Woord van de pastoor

Vrienden,

De kans is groot dat wanneer u dit artikeltje leest u nog aan het bijkomen bent van het Carnaval dat de afgelopen dagen is gevierd. Hoewel Carnaval -anders dan wel eens wordt beweerd- niet een kerkelijk feest is, heeft het wel zijn oorsprong in een voor de Kerk erg belangrijke periode van het jaar, namelijk de Vastentijd.

De avond voordat de 40 dagen durende boetetijd van de Kerk begint wordt wel Vastenavond genoemd. Het is van oudsher het moment waarop mensen zich nog één keer flink te goed doen aan lekkere spijzen en dranken voordat met Aswoensdag de soberheid begint. Deze ene avond groeide de laatste 70 jaar uit tot het huidige Carnaval, dat inmiddels meerdere avonden en op sommige plaatsen zelfs meerdere weken wordt gevierd.

Een leven zonder feest is kaal en daarom is het goed dat de sleur van alledag af en toe met een feest wordt doorbroken. Omgekeerd is een leven met alléén maar feest misschien nog wel kaler. Met reden heeft de Kerk daarom al eeuwenlang de traditie om op weg naar het grootste feest van het hele jaar Pasen, eerst grondig tot bezinning te komen over de betekenis daarvan.

Vóórdat Jezus zijn openbare leven inging trok Hij zich veertig dagen terug in de woestijn, om zich daar volledig op zijn hemelse Vader en zijn ophanden zijnde missie te kunnen richten. In de Bijbel lezen we dat in die periode de duivel hem herhaaldelijk komt bezoeken om Hem te verleiden zijn heilig leven op te geven en te kiezen voor aardse macht en genot. Een zelfde periode trekt ook de Kerk zich wereldwijd jaarlijks terug om zichzelf te zuiveren en te verdiepen. Om zich te bezinnen op dat grote mysterie van Pasen waarbij we vieren dat Jezus dwars door de dood heen, naar een nieuw en altijddurend leven trekt.

In deze veertigdagentijd staan drie pijlers voor alle gelovigen centraal: gebed, vasten en naastenliefde. Dagelijks willen we tot echte bezinning en gebed komen om zo de Heer steeds meer tot middelpunt van ons leven te maken. Dagelijks geven we door te vasten een deel van het aardse genot, zoals eten, op om onze honger naar het hemelse te laten groeien . Dagelijks ook proberen we heel bewust iets goeds of liefdevols voor elkaar te doen, want we kunnen niet van God houden zonder dat we niet ook meer van elkaar gaan houden.
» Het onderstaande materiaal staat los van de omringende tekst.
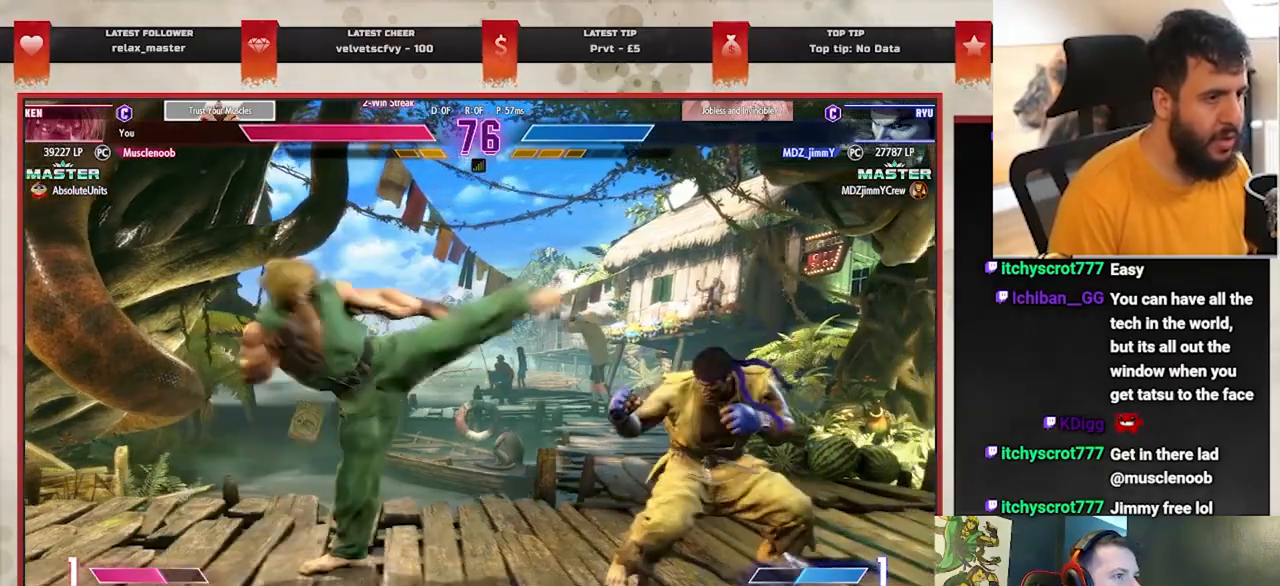
{"buttons": [], "left_stick": "left", "events": [[133, "left_stick", "center"], [183, "left_stick", "left"]]}
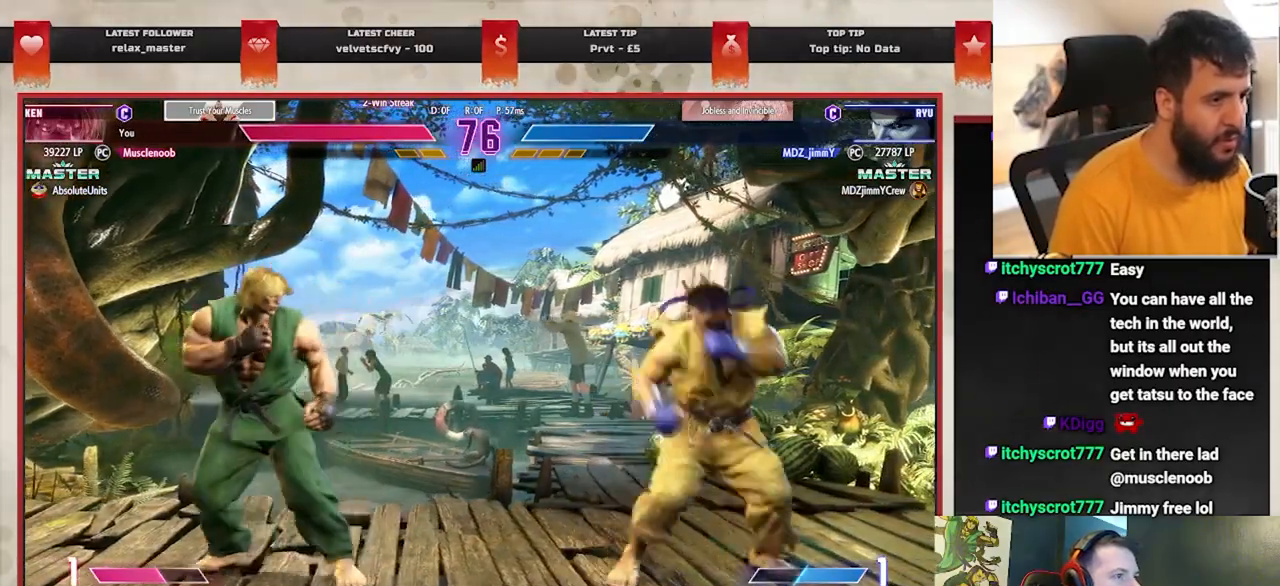
{"buttons": ["CIRCLE", "TRIANGLE"], "left_stick": "center", "events": [[17, "R1", "down"], [17, "R2", "down"], [117, "R1", "up"], [117, "R2", "up"], [167, "R1", "down"], [167, "R2", "down"], [267, "R1", "up"], [267, "R2", "up"], [450, "left_stick", "center"], [483, "CIRCLE", "down"], [483, "TRIANGLE", "down"]]}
Of u nu de komende Vastentijd met grotere regelmaat ook naar de doordeweekse Missen komt. Of u nou weer eens een Bijbel uit de kast pakt en er elke dag een paar minuten in leest. Of u nou eens een paar uur per dag uw telefoon of internet uitlaat om echt ruimte te maken voor stilte en gebed. Het maakt niet zo gek veel uit hoe u vorm geeft aan de Vastentijd, zolang u maar twee dingen duidelijk voor ogen houdt: ten eerste zorg dat u het echt vóelt; dat het u echt iets kost. Ten tweede doe het vanuit liefde, ofwel “doe het van harte”, dan zult u zien dat u over 40 dagen echt een ander Pasen zult vieren.

Ik wens u allen een hele gezegende Vastentijd toe!